Ploughshares Fund Grantee Uncovers Poor Nuclear Management, Costing Taxpayers Millions
Upon filing of a Freedom of Information Act lawsuit by Nuclear Watch New Mexico, the National Nuclear Security Administration (NNSA) released Performance Evaluation Reports for its eight nuclear sites this week. The reports, which provide insight into management of the plants and also disclose funds awarded to contracting corporations, reveal some disturbing information about already unsettling projects.
The company managing the laboratory constructing of the new Radiological Laboratory and Utility Office Building in New Mexico, Los Alamos National Security (LANS), is cutting 600 jobs during a period of record-breaking $83.7 million in profits. The reports found that LANS was deficient in their management of the $312 million project, which was supposed to be fully operational in 2011 and is now running behind schedule.
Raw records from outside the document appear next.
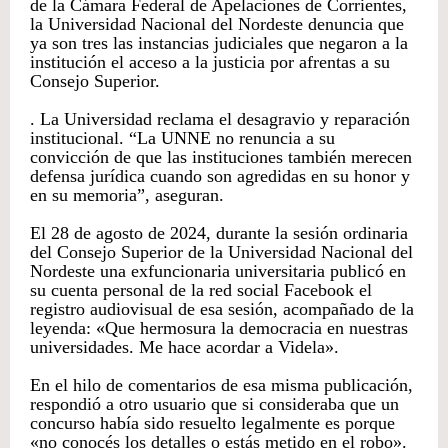
de la Cámara Federal de Apelaciones de Corrientes,
la Universidad Nacional del Nordeste denuncia que
ya son tres las instancias judiciales que negaron a la
institución el acceso a la justicia por afrentas a su
Consejo Superior.
. La Universidad reclama el desagravio y reparación
institucional. “La UNNE no renuncia a su
convicción de que las instituciones también merecen
defensa jurídica cuando son agredidas en su honor y
en su memoria”, aseguran.
El 28 de agosto de 2024, durante la sesión ordinaria
del Consejo Superior de la Universidad Nacional del
Nordeste una exfuncionaria universitaria publicó en
su cuenta personal de la red social Facebook el
registro audiovisual de esa sesión, acompañado de la
leyenda: «Que hermosura la democracia en nuestras
universidades. Me hace acordar a Videla».
En el hilo de comentarios de esa misma publicación,
respondió a otro usuario que si consideraba que un
concurso había sido resuelto legalmente es porque
«no conocés los detalles o estás metido en el robo».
At another site, this one California, the contractor managing construction at the Lawrence Livermore Lab is failing to produce promised results in its National Ignition Facility Campaign, a $7 billion project whose goal of “nuclear ignition” is years behind schedule. In Tennessee, a plan for site readiness and a safety inspection at the Y-12 site were deemed unacceptable. Honeywell, the contractor responsible for the construction of a new Kansas City Plant, has chosen to ignore EPA recommendations and has left heavily contaminated water at the old plant creating health risk for plant workers.
These reports, which initially were public, were then removed from open access by the NNSA in 2009. This raises fundamental questions of accountability and public disclosure. The estimated $54 billion spent on nuclear weapons and related programs by the US each year is already catastrophically high. But where is that money actually going? If contractors are being awarded large profits at the same time they are failing to meet their basic milestones, what confidence can we have that other national nuclear programs are well-managed? We would not stand for such inefficiency and failure to perform in other institutions, why allow it to happen in the nuclear weapons arena?
The public disclosure of these innefficiencies makes it difficult for proponents of nuclear spending to justify their position without answering these questions.